[Assigned task]
Report each line of the entries that includes "none" by copying it.

[Dataset excerpts]
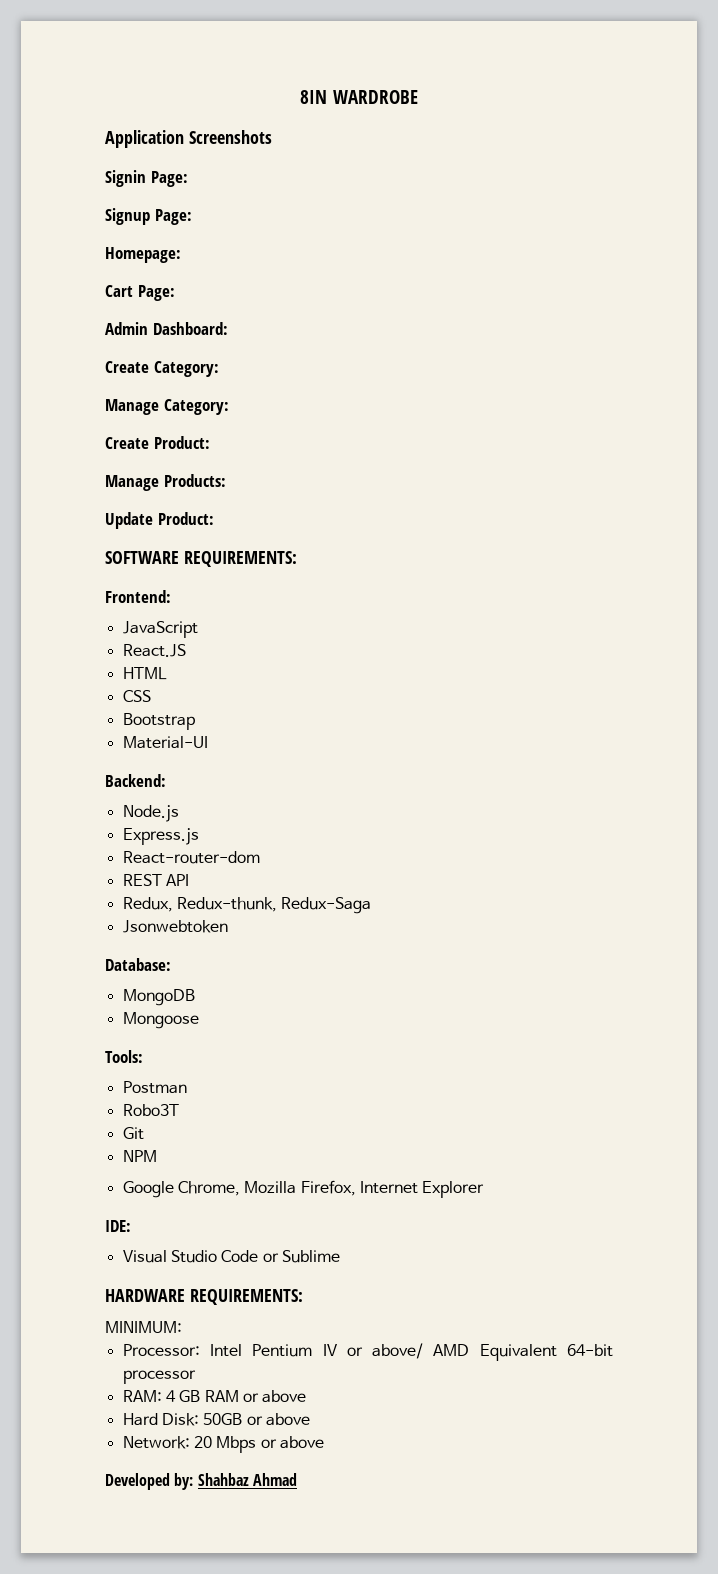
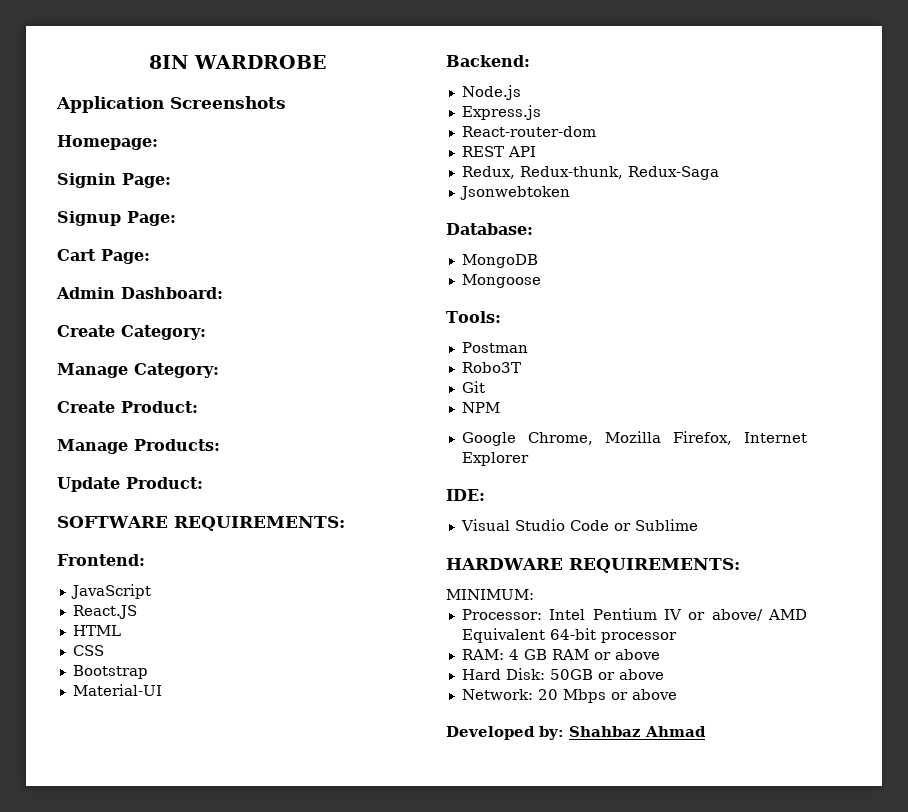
(272, 137) none -> [57,135,158,150] // Homepage:
[105,247,181,263] // Homepage: -> (176, 218) none

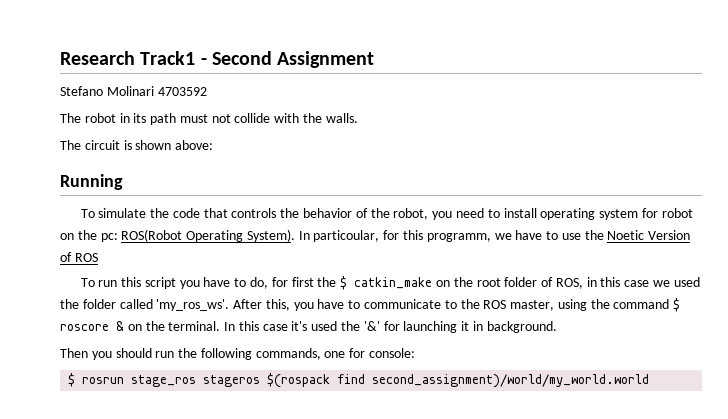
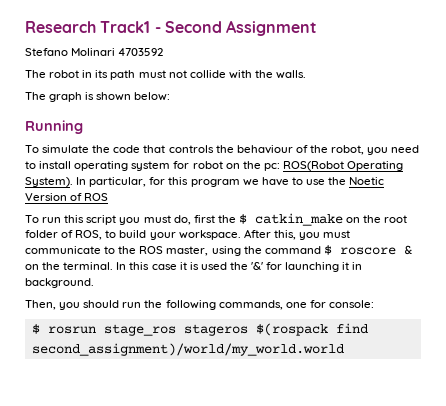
[84,140,120,150] circuit -> [49,92,83,102] graph
[175,140,214,150] above: -> [134,92,171,101] below:
[303,208,353,218] behavior -> [236,145,293,154] behaviour
[313,230,380,242] particoular, -> [89,177,147,187] particular,
[426,233,491,242] programm, -> [190,179,240,187] program
[203,277,288,289] have to do, for -> [143,215,191,225] must do,
[586,277,700,287] [60,299,230,311] in this case we used the folder called 'my_ros_ws'. -> [105,230,241,240] to build your workspace.
[317,299,361,309] have to -> [323,230,351,238] must
[291,321,308,331] it's -> [179,262,199,270] it is
[60,348,88,358] Then -> [25,300,56,310] Then,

[Response for this exercise]
(272, 137) none -> [57,135,158,150] // Homepage:
[105,247,181,263] // Homepage: -> (176, 218) none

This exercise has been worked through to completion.